If we treat the parameter \(t\) as time, then \(\bm{r}(t) = \begin{bmatrix} x(t) & y(t) & z(t) \end{bmatrix}^\top\) is a position vector-valued function of time. Then the velocity vector-valued function \(\bm{v}(t)\) is given by \[ \bm{v}(t) = \frac{d\bm{r}}{dt} = \begin{bmatrix} -R \omega \sin(\omega t) \\ R \omega \cos(\omega t) \\ c \end{bmatrix}. \]

Definition

A parametric surface in three-dimensional space is given by three coordinate functions: $$\begin{align} x &= x(u, v), \\ y &= y(u, v), \\ z &= z(u, v). \end{align}$$ Each pair \((u, v)\) defines a point \((x, y, z)\) in \(\mathbb{R}^3\), and the collection of all such points forms a surface. It is often convenient to write this as a vector-valued function \(\bm{r}: [u_0, u_1] \times [v_0, v_1] \to \mathbb{R}^3\): \[ \bm{r}(u, v) = \begin{bmatrix} x(u, v) \\ y(u, v) \\ z(u, v) \end{bmatrix}. \]

As \(u\) varies while \(v\) is held fixed, we trace a curve of constant \(v\) on the surface, and vice versa for curves of constant \(u\).

The Tangent Plane and Normal Vector

The tangent plane to a parametric surface at a point \((u_0, v_0)\) is the plane that touches the surface at that point and is spanned by the tangent vectors \[\partial_u \bm{r}\quad\text{and}\quad\partial_v \bm{r}\] evaluated at \((u_0, v_0)\).

The normal vector to the surface is given by the cross product of the tangent vectors, assuming they are linearly independent: \[ \bm{n} = \partial_u \bm{r} \times \partial_v \bm{r} \] A level surface is a surface defined by a constant value of a function \(f(x, y, z)\), i.e., \(f(x, y, z) = c\).
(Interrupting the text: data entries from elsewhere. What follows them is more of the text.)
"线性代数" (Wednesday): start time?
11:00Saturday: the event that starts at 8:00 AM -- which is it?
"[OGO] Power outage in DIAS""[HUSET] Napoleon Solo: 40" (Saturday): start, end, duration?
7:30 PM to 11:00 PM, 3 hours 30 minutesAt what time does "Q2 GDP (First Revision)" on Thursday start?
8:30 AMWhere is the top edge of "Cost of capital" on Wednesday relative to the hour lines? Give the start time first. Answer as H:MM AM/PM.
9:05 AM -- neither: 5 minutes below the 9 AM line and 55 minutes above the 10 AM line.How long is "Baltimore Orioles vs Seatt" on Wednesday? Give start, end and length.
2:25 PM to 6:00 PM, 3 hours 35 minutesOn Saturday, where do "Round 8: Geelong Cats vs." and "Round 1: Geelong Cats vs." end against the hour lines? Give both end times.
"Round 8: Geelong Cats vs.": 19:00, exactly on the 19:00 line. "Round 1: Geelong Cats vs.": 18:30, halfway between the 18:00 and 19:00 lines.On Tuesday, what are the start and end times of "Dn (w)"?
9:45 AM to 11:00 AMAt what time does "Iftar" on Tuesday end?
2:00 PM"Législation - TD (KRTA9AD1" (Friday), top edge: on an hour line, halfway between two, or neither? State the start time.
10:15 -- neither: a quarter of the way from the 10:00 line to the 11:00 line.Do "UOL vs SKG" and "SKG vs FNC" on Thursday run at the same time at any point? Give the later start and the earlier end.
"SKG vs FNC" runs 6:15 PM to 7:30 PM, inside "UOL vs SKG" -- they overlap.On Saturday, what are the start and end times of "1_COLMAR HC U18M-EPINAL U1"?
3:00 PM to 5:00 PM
For level surfaces, the normal vector is given by the gradient of the function: \[ \bm{n} = \nabla f \] Here \(\nabla\) is the gradient operator, which will be defined in section 5.5.

The unit normal vector \(\hat{\bm{n}}\) is obtained by normalizing the normal vector: \[ \hat{\bm{n}} = \frac{\bm{n}}{\|\bm{n}\|} \]

Example: Cylinder

A simple and important surface in engineering is the cylinder, parameterized by its radius \(R\) and height \(h\): \[ x(u, v) = R \cos u, \qquad y(u, v) = R \sin u, \qquad z(u, v) = v, \] where \(u \in [0, 2\pi]\) and \(v \in [0, h]\). Each constant-\(v\) curve is a circle, while varying \(v\) moves the circle along the \(z\)-axis.

Computing the tangent vectors: \[ \partial_u \bm{r} = (-R \sin u, R \cos u, 0), \qquad \partial_v \bm{r} = (0, 0, 1). \] Computing the normal vector: \[ \bm{n} = \partial_u \bm{r} \times \partial_v \bm{r} = (R \cos u, R \sin u, 0). \] Computing the unit normal vector: \[ \hat{\bm{n}} = \frac{\bm{n}}{\|\bm{n}\|} = \frac{(R \cos u, R \sin u, 0)}{R} = (\cos u, \sin u, 0). \]